Every line of the material below that contains the string "Price" must appear in the answer.

____________________

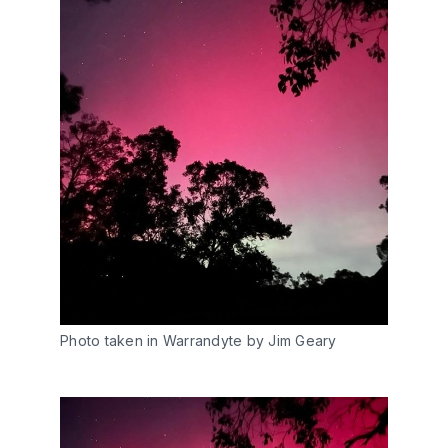
Photo taken in Warrandyte by Jim Geary 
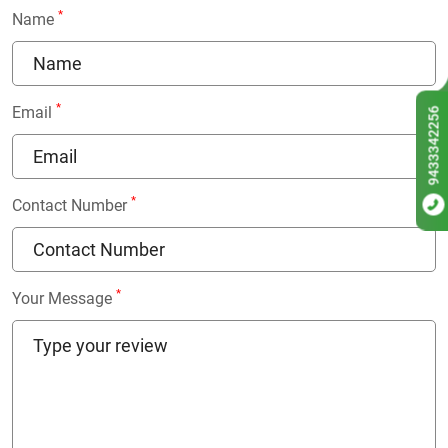
*
Name
*
Email
9433342256
*
Contact Number
*
Your Message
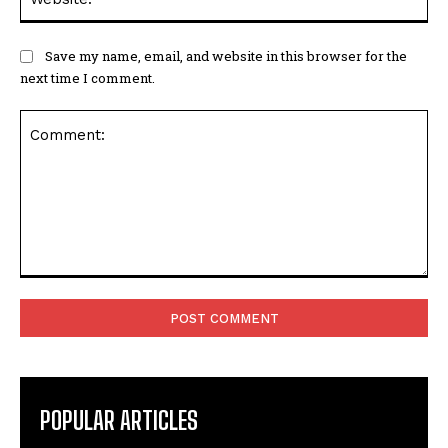
Save my name, email, and website in this browser for the
next time I comment.
Comment:
POPULAR ARTICLES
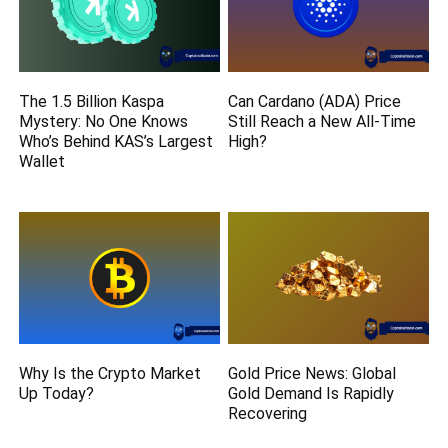
The 1.5 Billion Kaspa
Can Cardano (ADA) Price
Mystery: No One Knows
Still Reach a New All-Time
Who’s Behind KAS’s Largest
High?
Wallet
Why Is the Crypto Market
Gold Price News: Global
Up Today?
Gold Demand Is Rapidly
Recovering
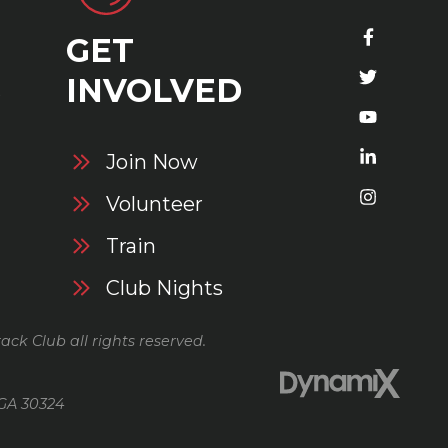
GET
S
INVOLVED
Join Now
Volunteer
Train
Club Nights
ack Club all rights reserved.
 GA 30324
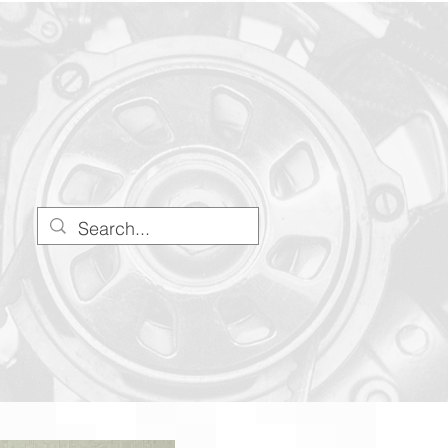
Stress@stresshq.com
(330) 666-8696
Blog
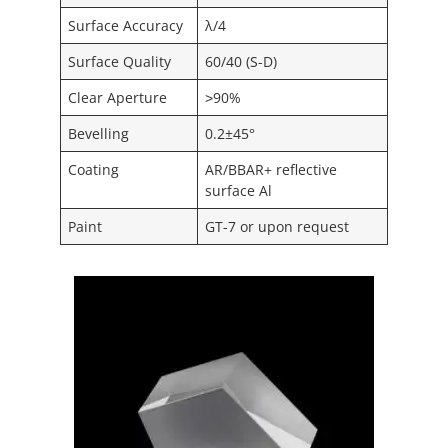
Surface Accuracy
λ/4
Surface Quality
60/40 (S-D)
Clear Aperture
˃90%
Bevelling
0.2±45°
Coating
AR/BBAR+ reflective
surface Al
Paint
GT-7 or upon request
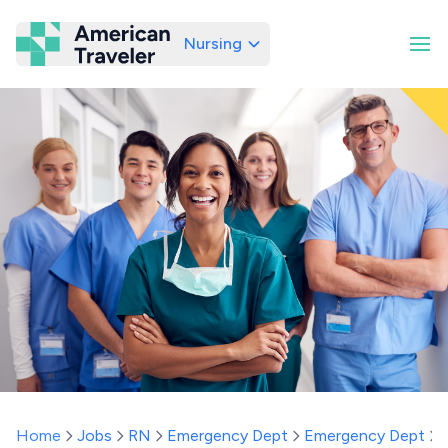
Nursing
American Traveler
Home
Jobs
RN
Emergency Dept
Emergency Dept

____________________

Result for this exercise –
Can Cardano (ADA) Price
Gold Price News: Global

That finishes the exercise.